**Your assignment**:
In the entries below, find the line with "114 350 203" and print exactly every line from there up to and including the line with "527 196 384", with no other lines.

(Records excerpted from a collection)
• • • • •

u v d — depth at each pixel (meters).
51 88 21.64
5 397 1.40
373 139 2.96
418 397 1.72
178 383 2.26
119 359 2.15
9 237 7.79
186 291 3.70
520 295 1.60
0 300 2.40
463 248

• • • • •

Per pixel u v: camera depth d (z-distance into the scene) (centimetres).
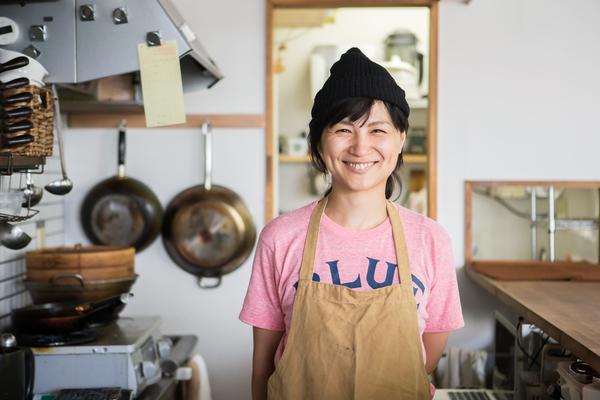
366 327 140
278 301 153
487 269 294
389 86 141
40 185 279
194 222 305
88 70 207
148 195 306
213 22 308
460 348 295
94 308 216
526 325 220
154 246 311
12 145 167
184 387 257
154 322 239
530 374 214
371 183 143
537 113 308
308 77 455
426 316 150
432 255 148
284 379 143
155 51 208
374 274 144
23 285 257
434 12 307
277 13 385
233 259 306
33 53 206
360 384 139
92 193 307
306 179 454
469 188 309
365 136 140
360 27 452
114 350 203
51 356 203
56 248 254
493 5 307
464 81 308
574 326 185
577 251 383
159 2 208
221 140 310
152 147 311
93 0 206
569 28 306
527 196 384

• • • • •

**Answer section**:
114 350 203
51 356 203
56 248 254
493 5 307
464 81 308
574 326 185
577 251 383
159 2 208
221 140 310
152 147 311
93 0 206
569 28 306
527 196 384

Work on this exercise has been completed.